Disgraced city official set up secret pension fund
By Associated Press
Apr 25, 2011 11:40 PM CDT

A former public official accused of orchestrating a scam that nearly bankrupted a working-class Los Angeles suburb set up a secret pension fund containing $4.5 million to skirt retirement limits for California public employees, according to a newspaper report Monday.

Grand jury transcripts reviewed by the Los Angeles Times revealed that ousted Bell city manager Robert Rizzo and his former assistant, Angela Spaccia, set up two pension plans to inflate the already generous compensation paid to city employees.

One account benefited 40 employees, guaranteeing them at least $2,000 a month if they retire as early as age 52 and had spent five years in office. That's in addition to their normal payments from the state pension system.

Another account was set aside just for Rizzo and Spaccia, allowing them to circumvent IRS regulations capping government pensions.
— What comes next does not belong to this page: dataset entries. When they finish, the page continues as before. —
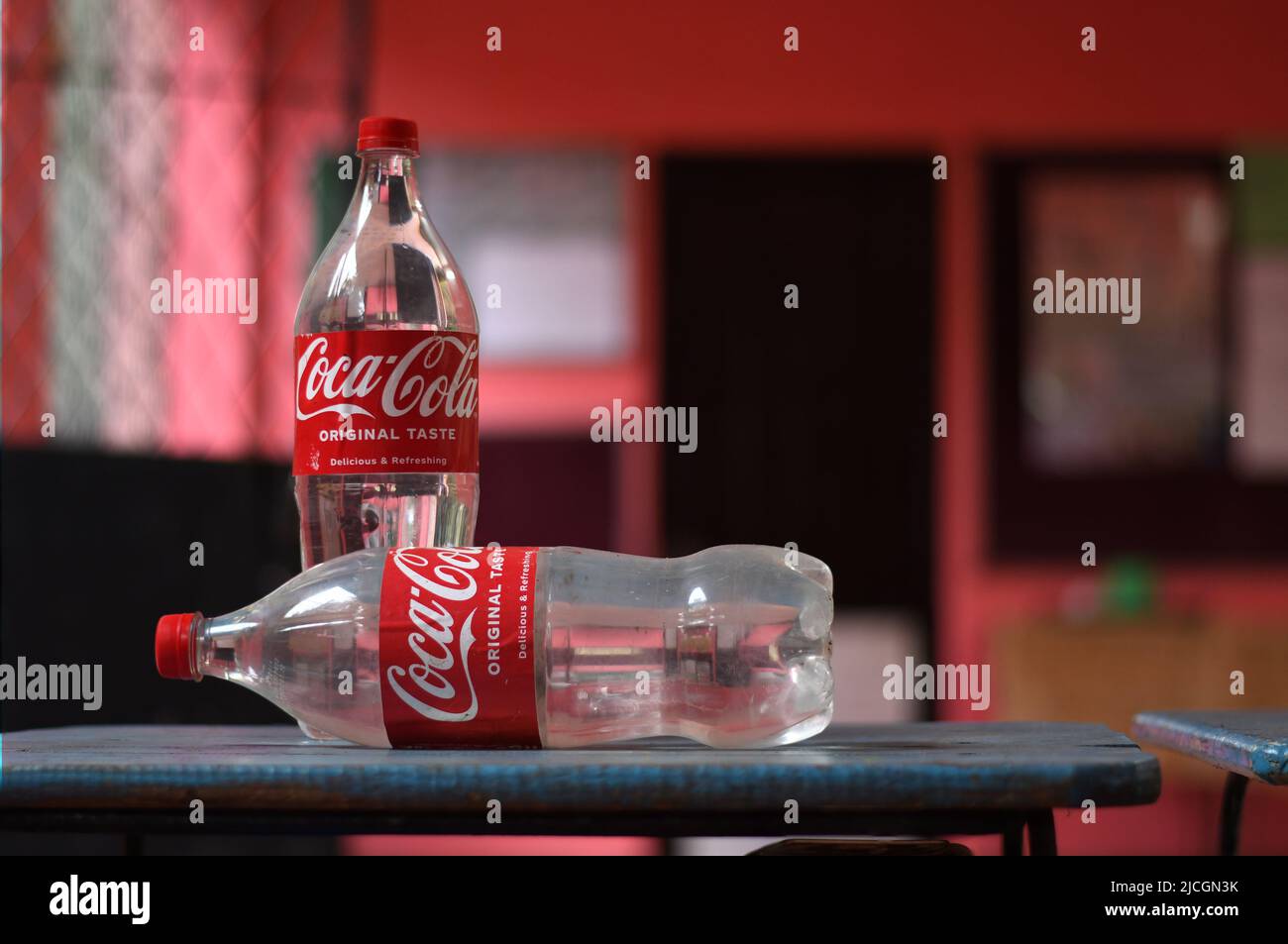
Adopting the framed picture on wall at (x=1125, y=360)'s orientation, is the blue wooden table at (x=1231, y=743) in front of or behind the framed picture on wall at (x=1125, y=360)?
in front

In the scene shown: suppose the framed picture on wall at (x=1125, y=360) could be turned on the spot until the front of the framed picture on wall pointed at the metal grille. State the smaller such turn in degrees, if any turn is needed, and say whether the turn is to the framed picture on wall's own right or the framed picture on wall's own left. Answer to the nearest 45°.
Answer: approximately 45° to the framed picture on wall's own right

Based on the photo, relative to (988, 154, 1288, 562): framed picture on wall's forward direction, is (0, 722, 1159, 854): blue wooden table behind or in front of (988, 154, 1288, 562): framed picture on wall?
in front

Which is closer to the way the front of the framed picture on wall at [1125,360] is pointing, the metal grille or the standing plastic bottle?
the standing plastic bottle

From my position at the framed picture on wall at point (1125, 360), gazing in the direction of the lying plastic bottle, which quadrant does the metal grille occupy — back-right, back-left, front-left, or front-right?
front-right

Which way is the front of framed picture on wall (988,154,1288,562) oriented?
toward the camera

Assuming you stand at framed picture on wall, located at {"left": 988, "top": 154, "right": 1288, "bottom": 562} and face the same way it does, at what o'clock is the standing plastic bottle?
The standing plastic bottle is roughly at 12 o'clock from the framed picture on wall.

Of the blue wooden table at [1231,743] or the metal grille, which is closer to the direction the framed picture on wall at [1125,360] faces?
the blue wooden table

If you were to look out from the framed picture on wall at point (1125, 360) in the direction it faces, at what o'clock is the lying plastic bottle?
The lying plastic bottle is roughly at 12 o'clock from the framed picture on wall.
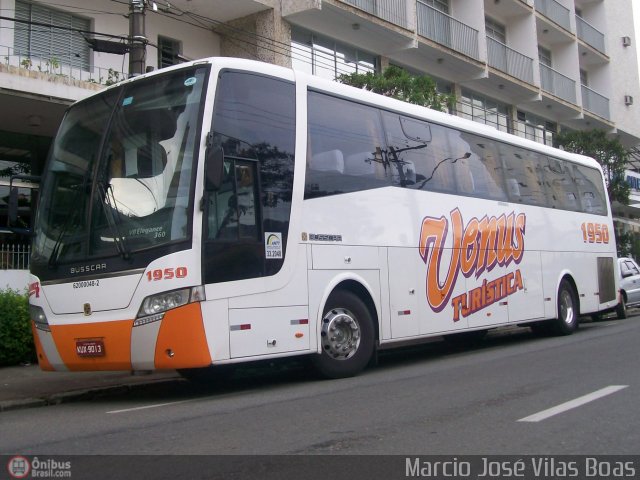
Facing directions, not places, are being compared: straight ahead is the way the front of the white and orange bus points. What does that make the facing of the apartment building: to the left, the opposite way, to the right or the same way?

Lourdes Garcia, the city's director of administrative services, testified under a grant of limited immunity that Rizzo told her in 2008 that he wanted the city to spend $14 million on the secondary pension fund.

"My reaction was `That's a lot of money,'" Garcia testified. "The city doesn't have that kind of money ... He knew that money was getting tight."

An attorney for Rizzo, who faces more than 50 counts for masterminding a scam in which he paid himself and other top Bell officials massive salaries, denied that his client was setting up his own retirement plan.

"It could be that Ms. Garcia is misremembering facts," James Spertus said.

Members of Bell's new City Council say they will look into recouping some or all of the money to help reduce the city's debt.

In all, prosecutors said, Bell was looted of more than $6 million. The city of 40,000 people, where one in six people live in poverty, is in as much as $4.5 million debt.

Rizzo had an annual salary and compensation package of $1.5 million, Spaccia was paid an annual salary of more than $375,000 and six former Bell City Council members each received about $100,000 a year for part-time service.

Bell's interim chief administrative officer put a halt to payments to the supplementary pension fund several months ago.